I remember thinking a huge percentage of voters hate me and everyone I love, and think it is ok to discriminate against fellow Americans that aren’t like them. Not to mention their immigrant neighbors and community members. Whether that is true or not, it is what I felt as I struggled to breathe.
As the days, months, years went by, my fear tempered but never went away. Nights of restless sleep, on a blade of exhaustion. I got used to living on a bed of unpredictable and brutal news, coupled with absurd news, that in fiction would be satire. News as irrational as Cruella de Ville appointed Secretary of Dalmatian Welfare. Almost funny, except that the damage is real, quantifiable, and tangible.

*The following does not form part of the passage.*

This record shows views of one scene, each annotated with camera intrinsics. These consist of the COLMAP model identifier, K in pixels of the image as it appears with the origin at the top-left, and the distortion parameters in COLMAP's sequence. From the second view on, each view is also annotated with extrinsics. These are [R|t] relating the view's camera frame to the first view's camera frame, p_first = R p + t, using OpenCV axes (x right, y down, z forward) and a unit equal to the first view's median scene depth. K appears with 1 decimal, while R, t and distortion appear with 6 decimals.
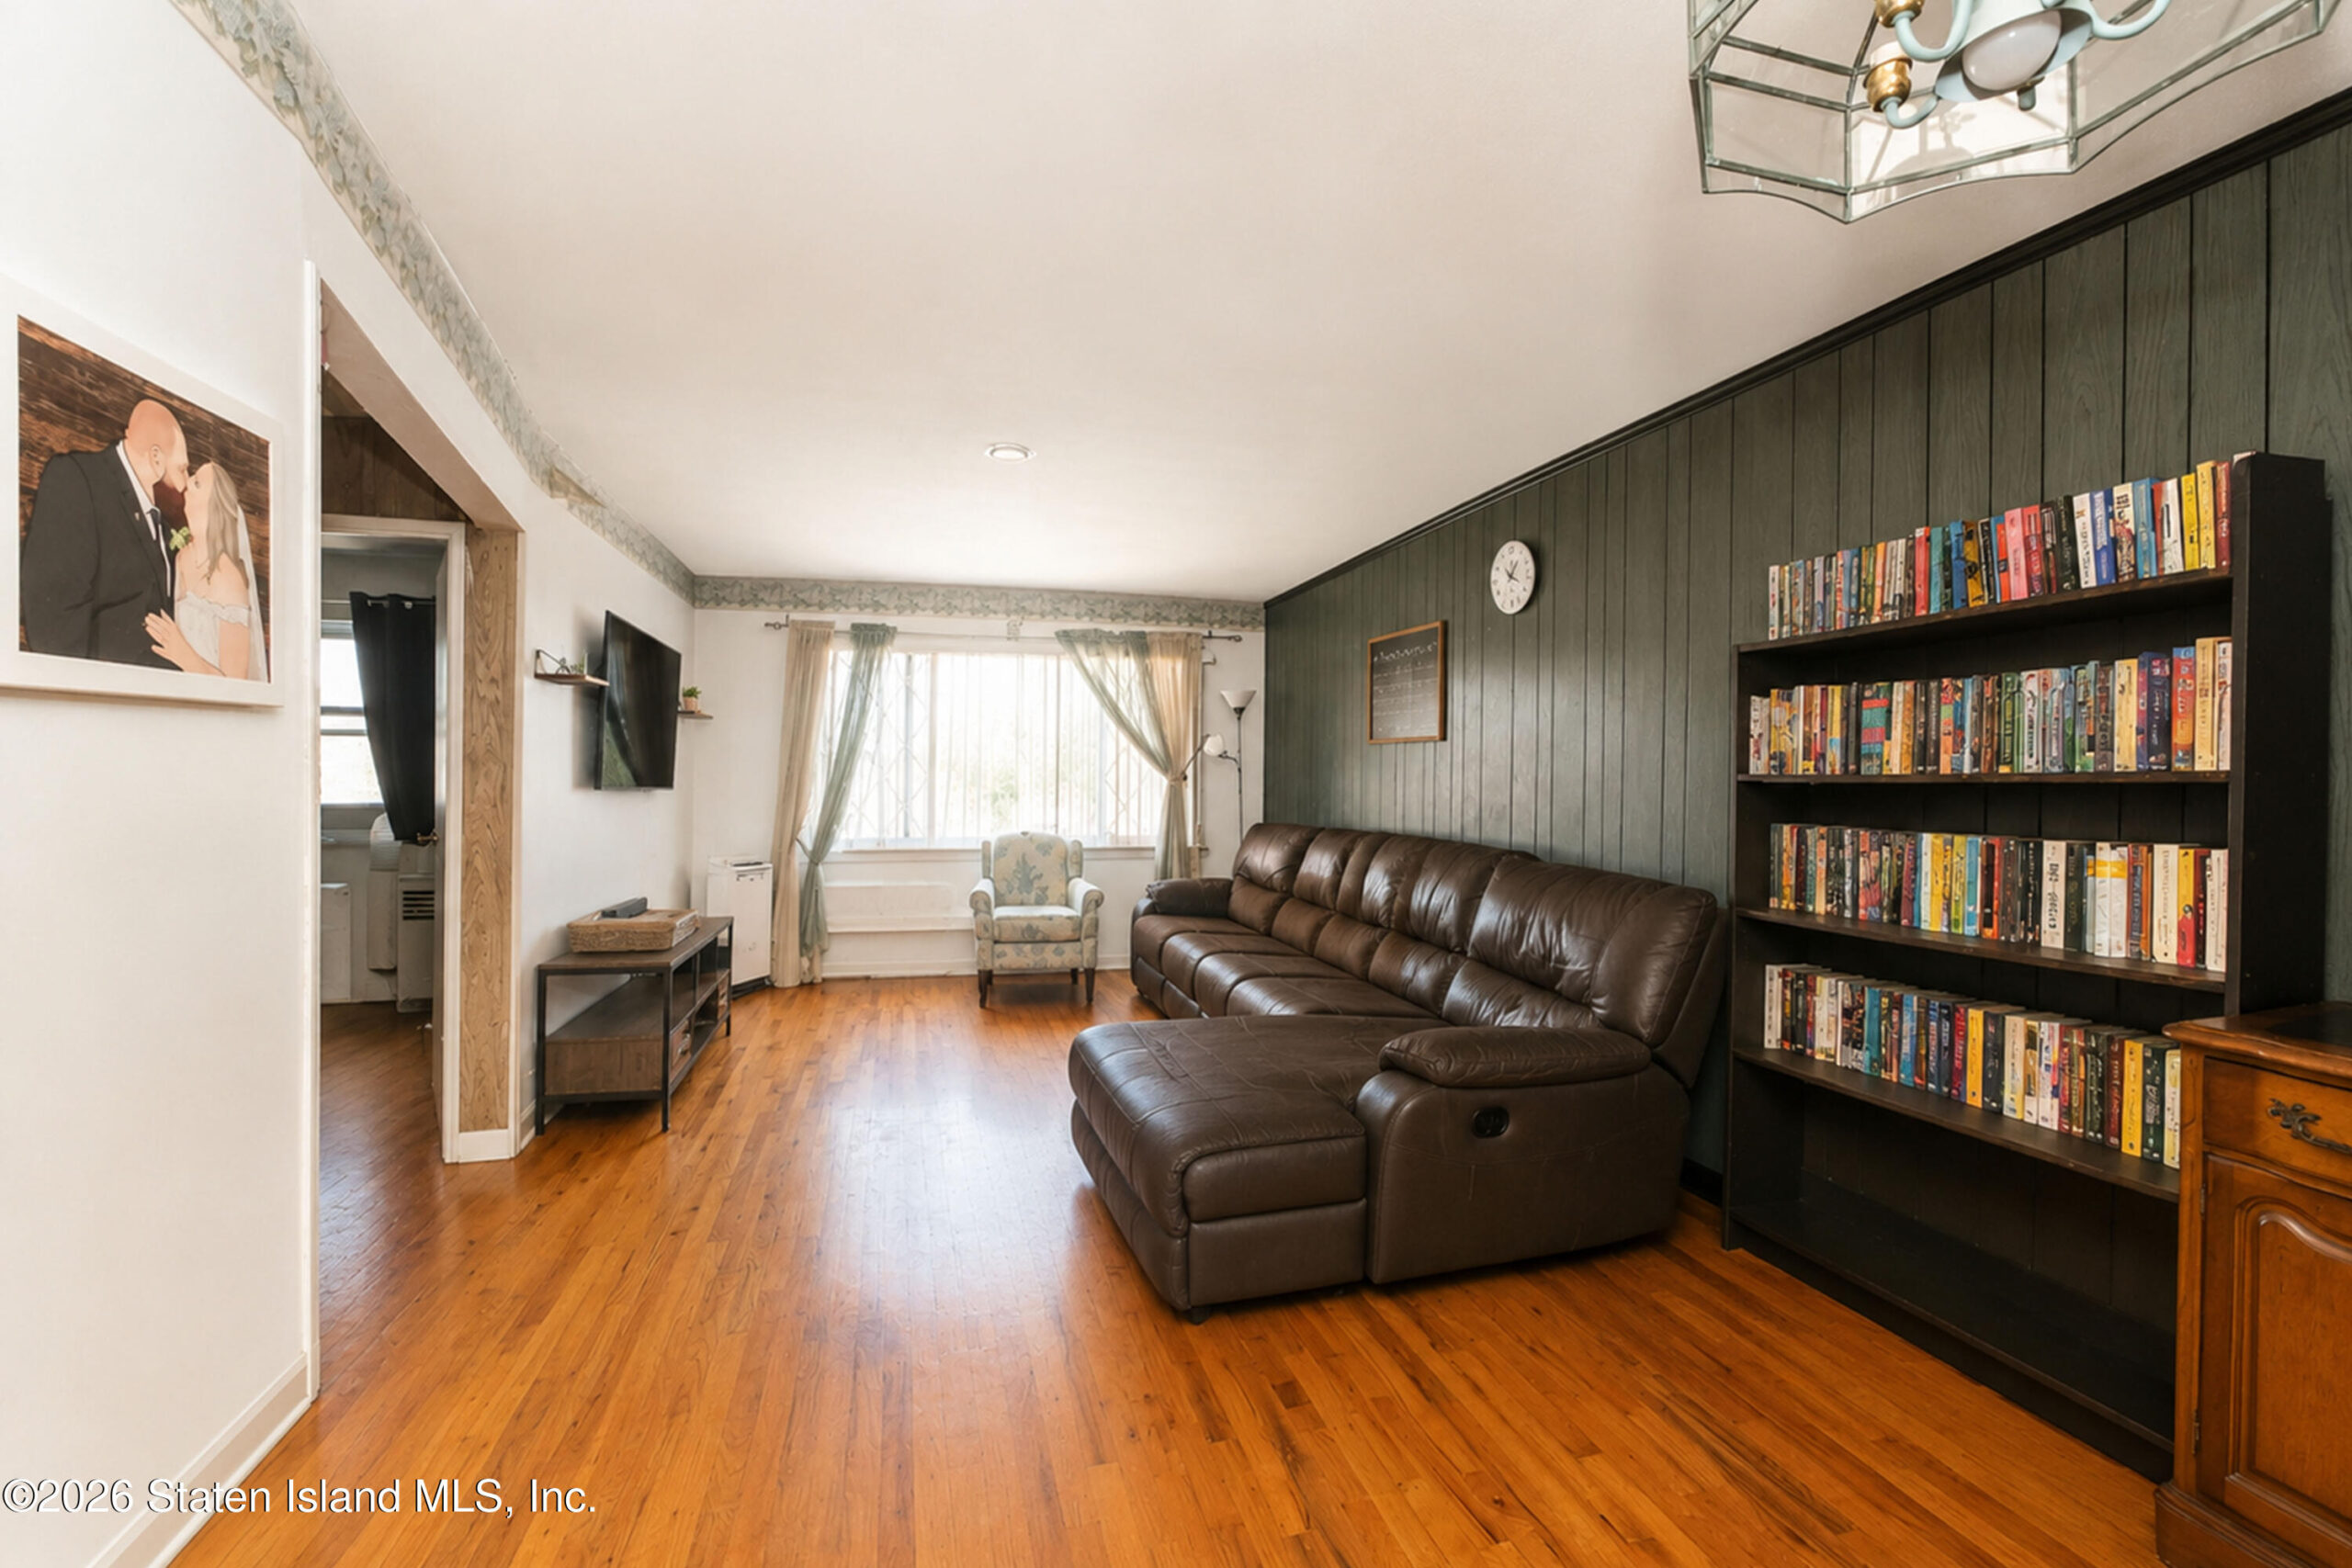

At the beginning of the administration, my plan was to pick a few issues that are dear to my heart and concentrate my activism. I wanted to keep steady in the face of the deliberate barrage designed to keep us off kilter. I lost focus.

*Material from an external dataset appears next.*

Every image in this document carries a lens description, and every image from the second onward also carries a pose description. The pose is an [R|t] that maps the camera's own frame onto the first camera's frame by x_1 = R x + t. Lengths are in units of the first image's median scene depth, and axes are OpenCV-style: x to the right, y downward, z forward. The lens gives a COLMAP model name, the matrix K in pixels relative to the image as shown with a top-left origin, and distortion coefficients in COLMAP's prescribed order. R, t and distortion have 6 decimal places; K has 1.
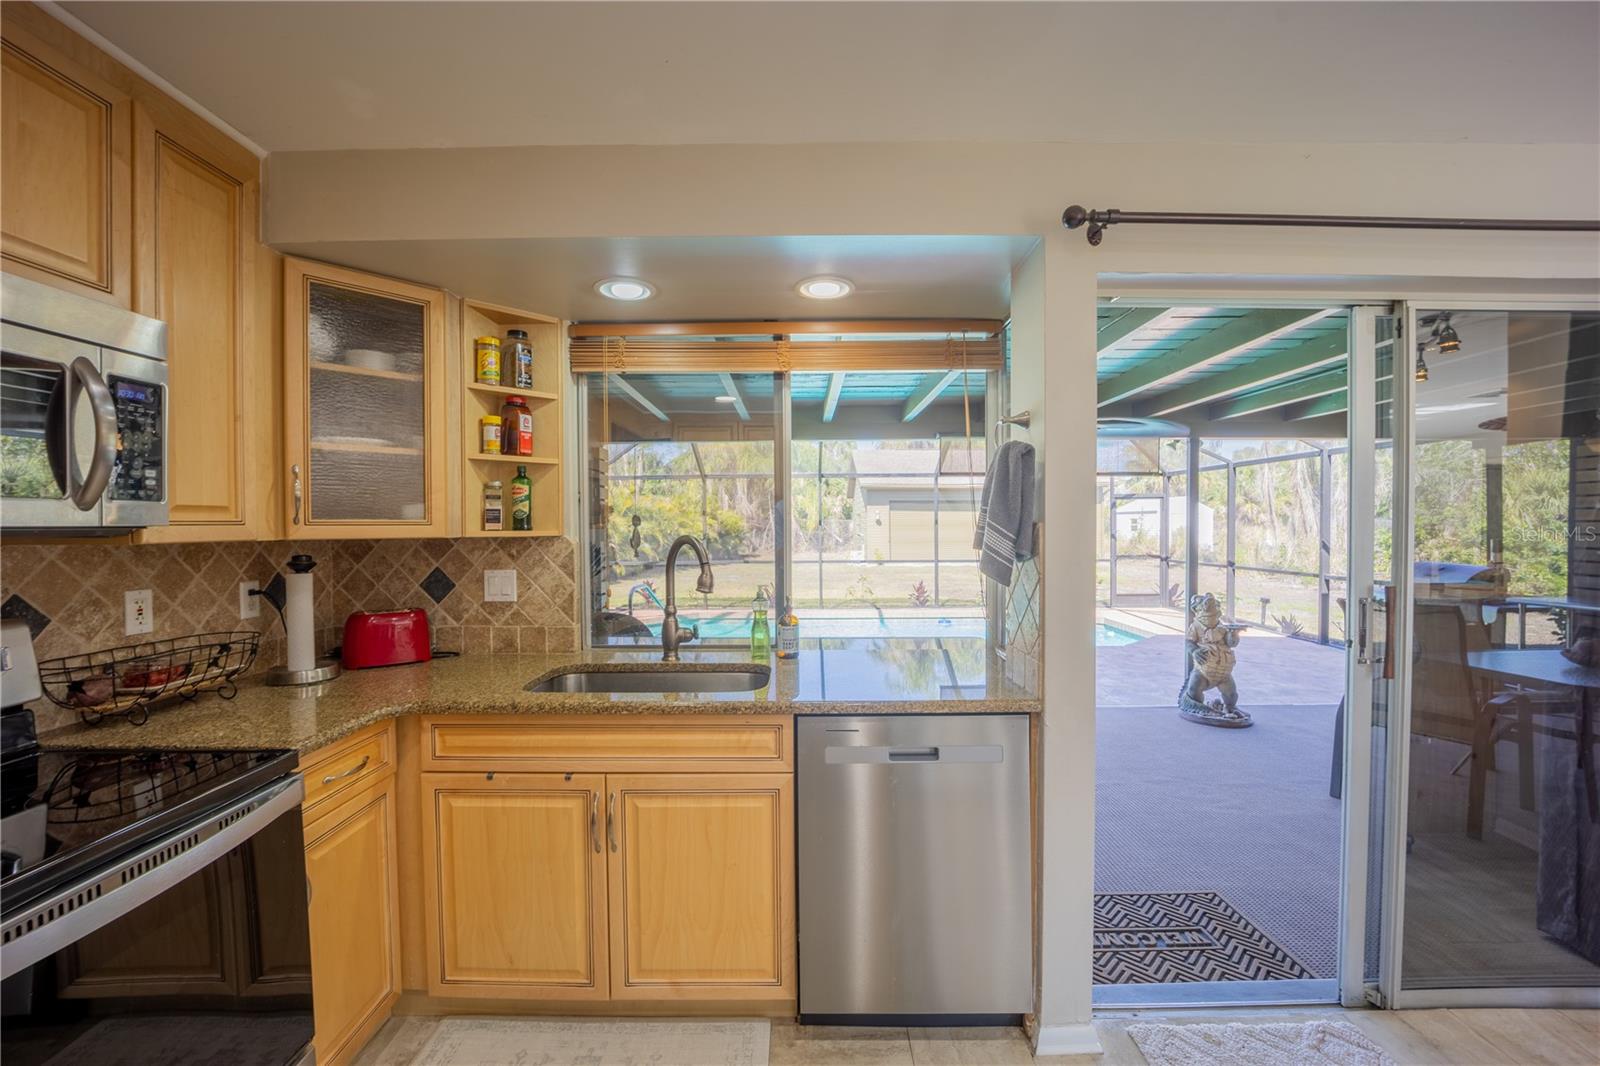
lens RADIAL K [[648.8, 0, 800.6], [0, 648.8, 538.0], [0, 0, 1]] dist [-0.021948, 0.000443]
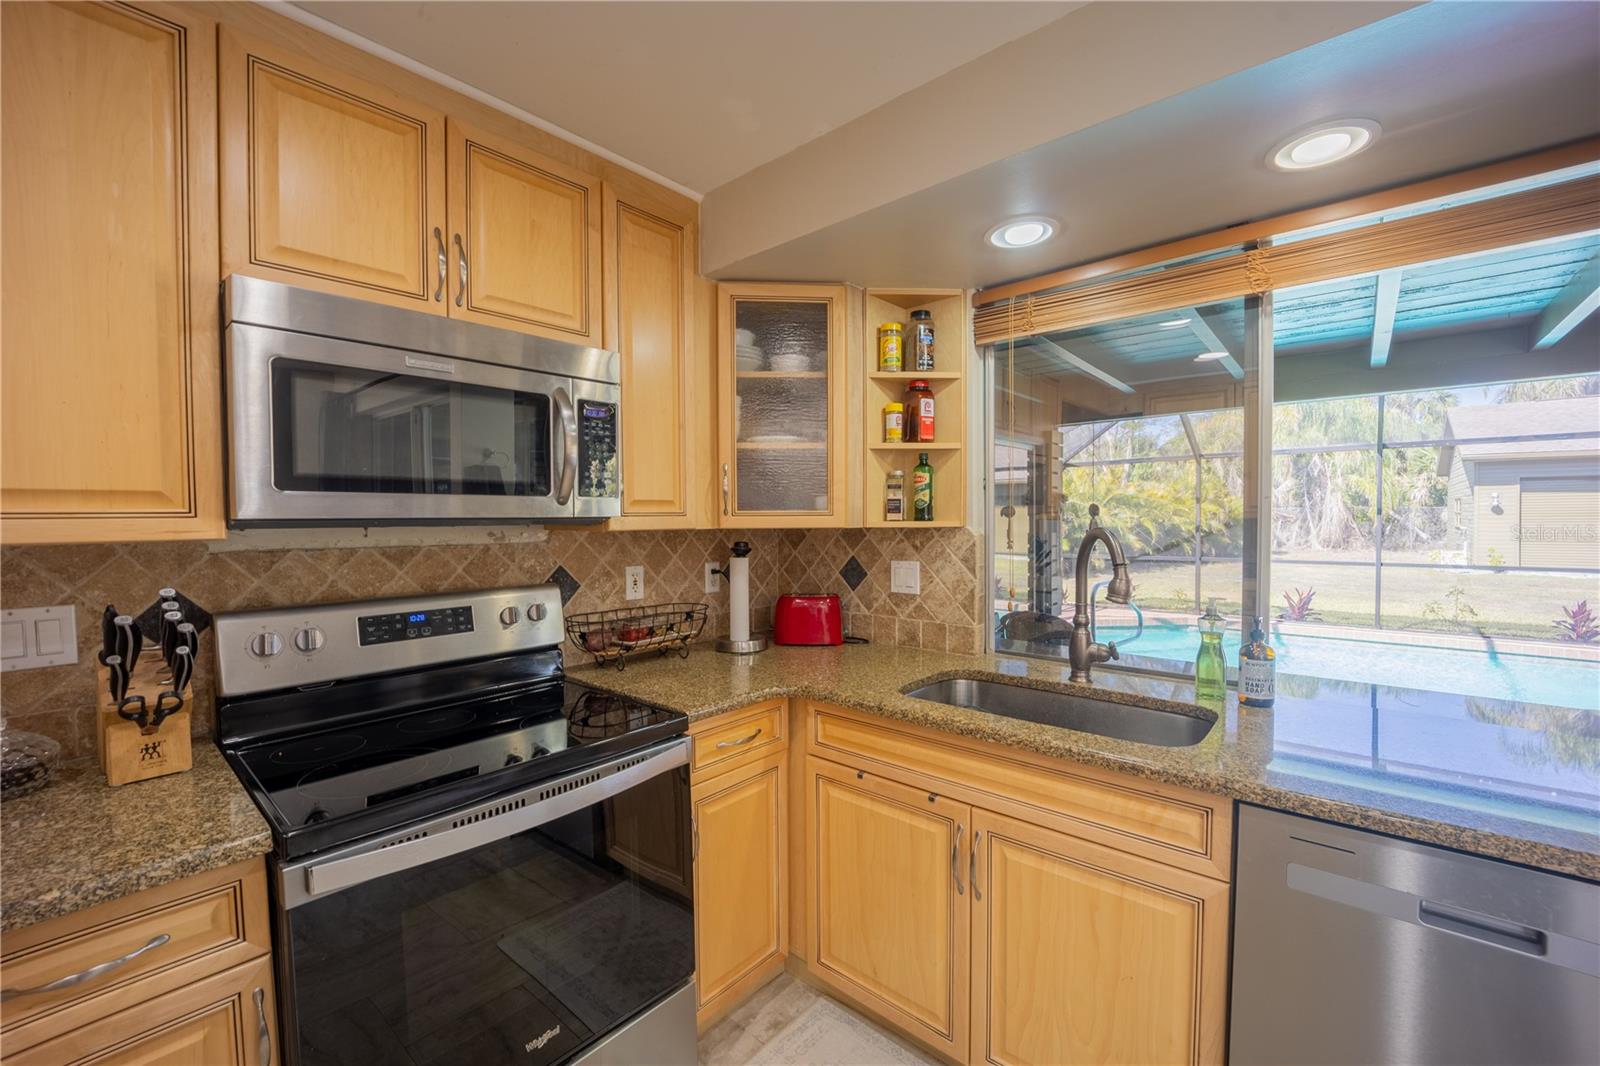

When the panic feelings come up, I turn off the news for a bit, and listen to a lot of Bowie. Sometimes it’s all just too much and I need to catch my breath and replenish so I don’t give up on the infinite possibilities of sending this world into the direction of justice and love. It reminds me of what Audre Lorde says: Revolution is not a one-time event. If it is continual, then rest, respite, rejoice is a part of reimagining and creating an inclusive world.
Individuals voted and that matters. It really matters. I heard a New Yorker on the news scream, “Goodness won! Goodness won!” A global dance party erupted. Church bells rang across Europe, the first time they rang on a day other than Christmas since the end of World War II. When I came in from the rain, I danced around my house with my cat Fritz, imagining I was shaking it in the electric slide on the street in DC. All day I talked and texted joy and relief with family and friends. That evening, my friend Lisa and I cruised down Sunset with hundreds of others in Silverlake, blaring Philadelphia Freedom and dancing in the car. People waved flags, mostly American and pride, danced, played instruments, sang. The euphoria was just as palpable as sunshine.
I have zero certainties about the future, and how we repair all the damage. But I have been holding in my heart what Howard Zinn says “the future is a series of presents, and to live now as we think human beings should live, in defiance of all that is bad around us, is itself a marvelous victory.”
And I, I can remember
Standing by the wall,
And the guns,
guns shot above our heads
we kissed as if nothing could fall
and the shame, it fell on the other side
we can beat them forever and ever
Oh, and Bowie, always Bowie-who sang that lovers kissing by the wall in Berlin can stop bullets. Not famous or rich lovers, just an ordinary couple.
Everyday people are the heroes. Every single person who made a phone call and wrote a postcard. Those who joined Joy to the Polls. Everyone who waited in long lines. The millions who voted.
We can be heroes, just one day.
What song did you listen/dance to on that Saturday?